Just in case you have a little free time this afternoon, and you decide you need a little something sweet, and you can’t decide what to make, I thought I might post the recipe to  “Aunt Betsy’s Rocky Road Squares.”   Because these are exactly what you need for your sweet -tooth’s munchie habit today.  Listen, you can’t go wrong with marshmallows, chocolate and graham crackers…

Here’s the recipe in my dear Grandma B’s handwriting (Ann Brubacher, my grandma and Aunt Betsy’s sister…) I just love having this recipe written by hand, it makes it that much more special to me. and yes, I know I unfortunately got a tiny bit of melted butter on the paper; it was an accident.  I’ll type the recipe out in full below in case you can’t quite read the writing.
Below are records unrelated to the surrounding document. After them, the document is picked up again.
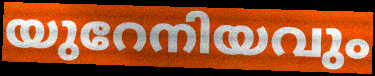
യുറേനിയവുംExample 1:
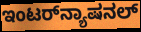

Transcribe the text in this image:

ಇಂಟರ್‌ನ್ಯಾಷನಲ್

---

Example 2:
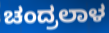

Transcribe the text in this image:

ಚಂದ್ರಲಾಳ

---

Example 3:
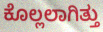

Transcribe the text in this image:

ಕೊಲ್ಲಲಾಗಿತ್ತು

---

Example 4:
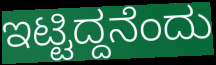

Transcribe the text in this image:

ಇಟ್ಟಿದ್ದನೆಂದು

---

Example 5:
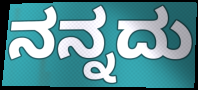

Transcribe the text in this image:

ನನ್ನದು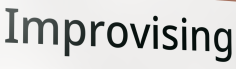
Improvising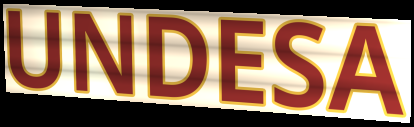
UNDESA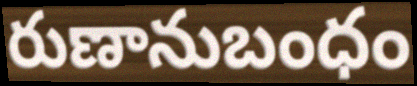
రుణానుబంధంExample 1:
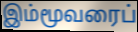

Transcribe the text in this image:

இம்மூவரைப்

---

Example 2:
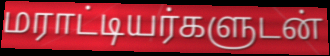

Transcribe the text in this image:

மராட்டியர்களுடன்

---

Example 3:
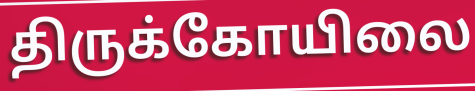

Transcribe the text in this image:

திருக்கோயிலை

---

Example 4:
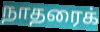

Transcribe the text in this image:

நாதரைக்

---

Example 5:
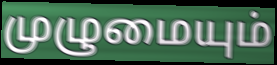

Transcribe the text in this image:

முழுமையும்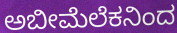
ಅಬೀಮೆಲೆಕನಿಂದ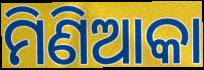
ମିଣିଆକା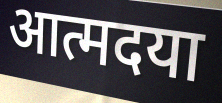
आत्मदया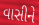
વાસીને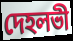
দেহলভী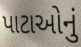
પાટાઓનું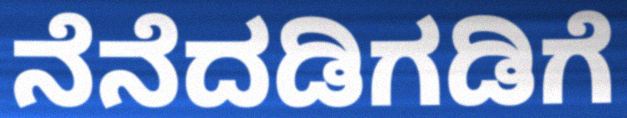
ನೆನೆದಡಿಗಡಿಗೆ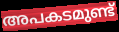
അപകടമുണ്ട്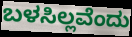
ಬಳಸಿಲ್ಲವೆಂದುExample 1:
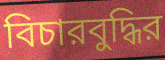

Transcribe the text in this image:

বিচারবুদ্ধির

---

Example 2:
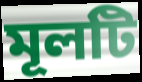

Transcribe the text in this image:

মূলটি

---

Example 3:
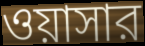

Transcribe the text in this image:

ওয়াসার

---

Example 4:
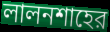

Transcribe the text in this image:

লালনশাহের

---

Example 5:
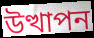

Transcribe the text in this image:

উত্থাপনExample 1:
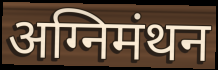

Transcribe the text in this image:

अग्निमंथन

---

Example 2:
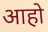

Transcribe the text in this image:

आहो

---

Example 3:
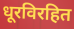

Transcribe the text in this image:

धूरविरहित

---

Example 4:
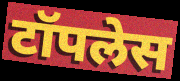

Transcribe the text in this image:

टॉपलेस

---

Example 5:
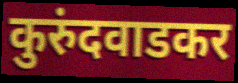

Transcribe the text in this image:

कुरुंदवाडकरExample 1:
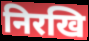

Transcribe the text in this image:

निरखि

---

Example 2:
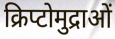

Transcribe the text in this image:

क्रिप्टोमुद्राओं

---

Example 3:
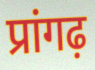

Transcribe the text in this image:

प्रांगढ़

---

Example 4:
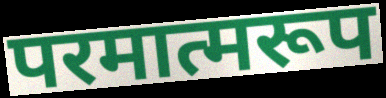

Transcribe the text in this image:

परमात्मरूप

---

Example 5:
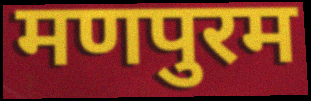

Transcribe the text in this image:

मणपुरम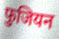
फुजियन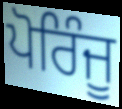
ਪੋਰਿੰਜੂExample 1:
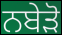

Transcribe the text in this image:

ਨਬੇੜੋ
There is no way that you won’t love these!!!  I promise!

Okay, here’s the recipe for Rocky Road Squares (In case you didn’t know, if you’re Canadian, its a “square.”  If you’re American, its a “bar.”):

Ingredients

6oz chocolate chips, 1/2 cup margarine, 1 egg (preferably at room temp), 1 cup confectioner’s sugar, 2 cups mini marshmallows, graham crackers ( to line the bottom of the pan.

Instructions:

line your 9×9 pan with graham crackers.  melt chocolate chips and margarine in pan over medium heat.  remove from heat and add 1 egg to the chocolate mixture.  ( I usually temper the egg with a bit of the chocolate mixture, then vigorously whisk the egg into the chocolate)  next add the sugar.  wait for mixture to cool for a bit before adding the marshmallows. spread chocolate-marshmallow mixture over the graham crackers.  chill in the refrigerator til  firm, cut and serve.

I recommend enjoying these delightful treats with a tall glass of milk!   You can thank me later.